CFC Statement Opposing the Governor’s health plan

FOR IMMEDIATE RELEASE: October 30, 2007

CONTACT: Richard Holober (650) 375-7843, Zack Kaldveer (650) 375-7846

(CA) – Today the Consumer Federation of California (CFC) announced its opposition to the Governor’s health reform proposal. The statement reads:

"The Governor
deserves credit for focusing California’s attention on our state’s
broken health care system. This renewed spotlight on health care reform
has been a welcomed development for consumers. Unfortunately, ten months after anointing 2007 as the "Year of Health Care", the Governor has offered a plan that still fails to address two fundamental components of any credible health care reform proposal: affordability and cost containment.

The
Governor’s proposal doesn’t control skyrocketing health insurance
premium costs, it lacks cost standards for deductibles, co-pays, or
hospital charges, it doesn’t specify which health services are to be
included in employer-provided plans, it doesn’t reign in pharmaceutical
industry price gouging, and it forces moderate income uninsured people without job-based coverage to purchase insurance that is either unaffordable, or that does not cover most medical expenses ("Individual Mandate").

The individual
mandate will force a family of three earning as little as $60,100 a
year, that lacks employment-based coverage to purchase insurance with
no state subsidy. Most families would purchase catastrophic coverage
with high deductibles. Out of pocket health costs could reach as high
as $10,000 a year. No one should be required to buy insurance that they
cannot afford – and that provides no meaningful coverage – simply to
allow the Governor to declare that he has achieved universal coverage.

To help pay for the
plan, the Governor would require employers to spend an amount equal to
zero to four percent of their payroll on health expenditures, or
purchase coverage through a state run purchasing pool. Four percent is
simply not enough to fund comprehensive health services. The average
employer who provides coverage already spends over 12 percent of
payroll for health care. Compounding this insufficient employer
contribution is the absence of any guarantees that the coverage these
payments would buy will have adequate benefits. 

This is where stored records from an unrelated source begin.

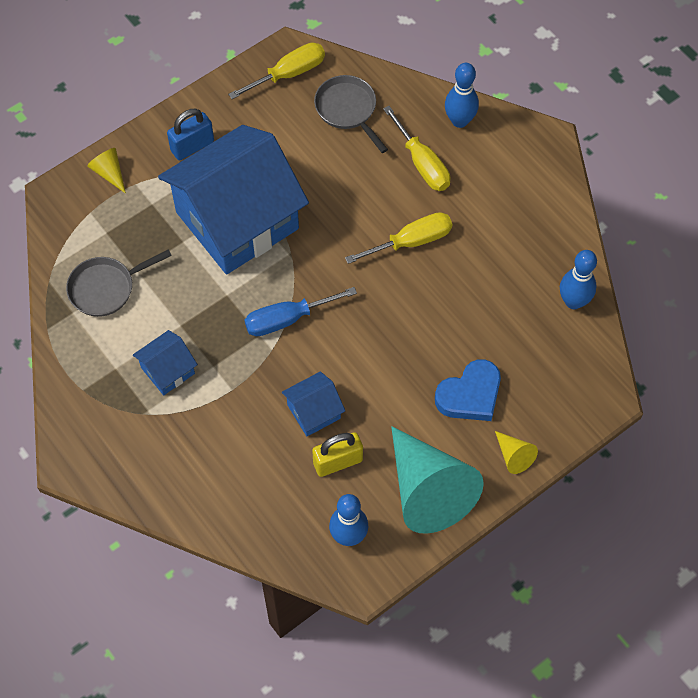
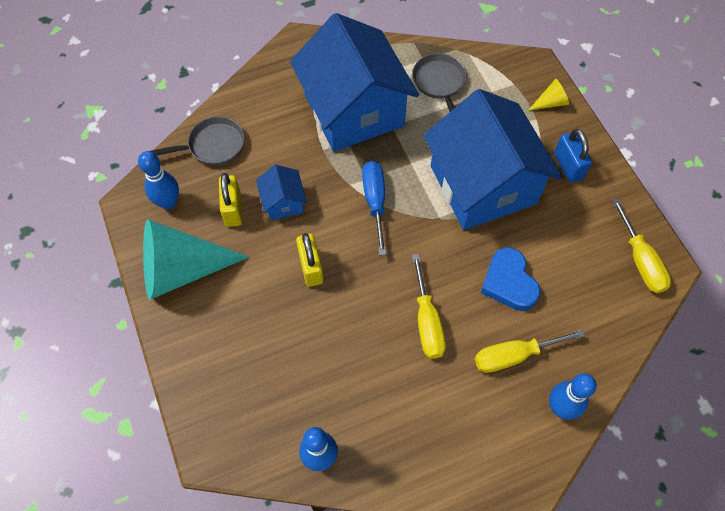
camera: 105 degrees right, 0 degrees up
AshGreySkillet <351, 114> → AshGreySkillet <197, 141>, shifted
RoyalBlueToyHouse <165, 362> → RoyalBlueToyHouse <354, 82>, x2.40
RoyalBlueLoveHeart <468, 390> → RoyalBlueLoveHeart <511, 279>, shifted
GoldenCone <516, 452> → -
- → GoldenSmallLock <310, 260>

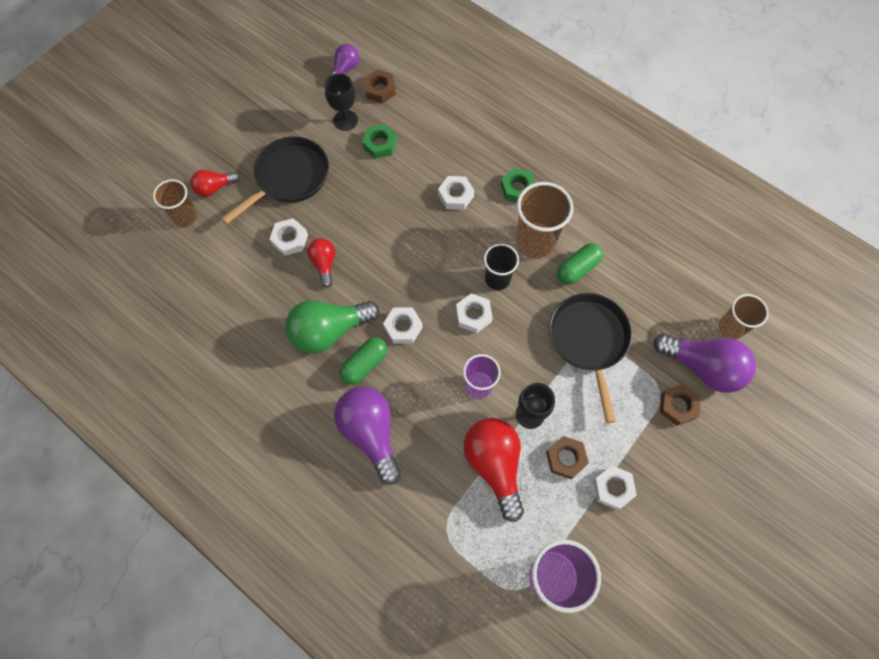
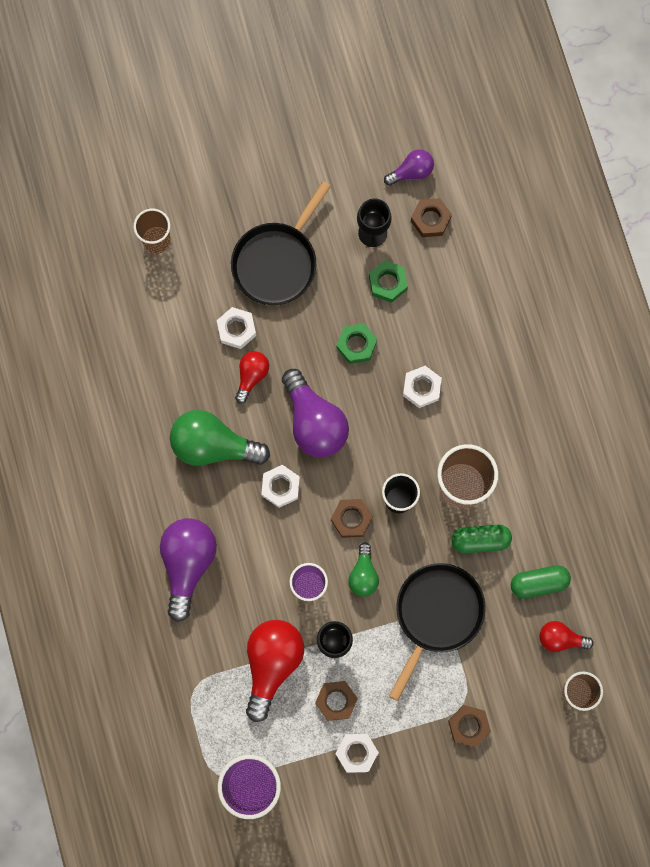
camera: 35 degrees right, 10 degrees up
EbonySkillet <275, 180> → EbonySkillet <281, 243>, 135 degrees clockwise
GreenHexNut <518, 185> → GreenHexNut <356, 343>, shifted
RedLightbulb <215, 183> → RedLightbulb <567, 636>, shifted
WhiteHexNut <474, 313> → DarkBrownHexNut <352, 518>
RoyalPurpleLightbulb <705, 363> → RoyalPurpleLightbulb <315, 413>, shifted
GreenCapsule <363, 360> → GreenCapsule <541, 581>, shifted
- → GreenLightbulb <363, 569>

In search of another revenue source to help cover the poor, the Governor now proposes to sell the lottery.
He believes that a private operator will bring in more revenue. We
believe its bad public policy to entice Californians of modest means to
gamble away even more money.

We oppose the Governor’s proposal because it isn’t affordable to many consumers, it doesn’t control insurance premium prices and it doesn’t guarantee a minimum standard of coverage.
It is our hope that after the Governor’s proposal is defeated, he and
others will move forward with new proposals that control costs, improve
coverage, guarantee affordability, and that remove the for-profit
insurers from their dominant role in the system."